Na despedida, agarra-me. Num abraço enorme. Num aperto ainda maior. A reacção foi de completa surpresa, de tão inesperada. Conhecemo-nos há meia-hora. Meia-hora, apenas.
-Porque podias ser meu neto, podias ser meu neto.
Não lhe vejo o rosto, mas sei-lhe a aflição. Pela voz, pelo aperto, por tudo.
Aperto-a também, com cuidado.
-Obrigado por tudo.
-Não tem nada que me agradecer!
Não tem. Não tem mesmo. Não fiz nada.
Ouvi-a. Apenas isso. A filha, as obras que lhe levaram, a filha, ela, a filha, o trabalho que não tem mas quer, a filha. Também falei. Pouco, muito menos do que devia. Porque todas as palavras que me sairam, foram curtas para evitar que os olhos se inundassem. Pela filha. E outra vez pela filha. E outra vez eu a torcer para não ver as lágrimas a rolar por ali abaixo. Não rolaram. Ainda bem que não rolaram. Conhecemo-nos há meia-hora. Meia-hora, apenas.

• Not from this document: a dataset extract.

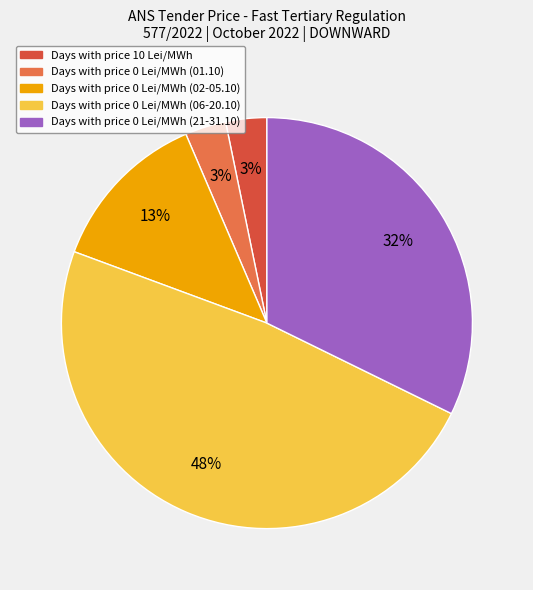

Is there a majority slice in this chart?

No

Sei bem que não nos podemos deixar envolver. Não devemos. "...para não correr o risco de perdermos a objectividade", lembro-me da aula. Mas o trabalho há muito que estava feito. Acabou quando o flash foi arrumado.
Não a desaperto. É ela que me desaperta.
-Tenho pena que a São não tenha vindo. Queria tanto falar com ela...
-Ela queria vir mas não pôde. Não pôde mesmo. Está com muito trabalho.
Tenho de ir.
Ela sabe que eu tenho de ir. Estende-me a mão. E mais um aperto. Agora só de mãos. A dela no meio das minhas. E de olhos. Olha-me para dentro, pelos olhos. E bem do alto da agonia que sente, é ela que encontra palavras que me confortam. Com a certeza de quem sabe. Com a naturalidade de quem não tem dúvida. Nenhuma.
Talvez porque podia mesmo ser seu neto, podia mesmo.
Mas conhecemo-nos há meia-hora. Meia-hora, apenas.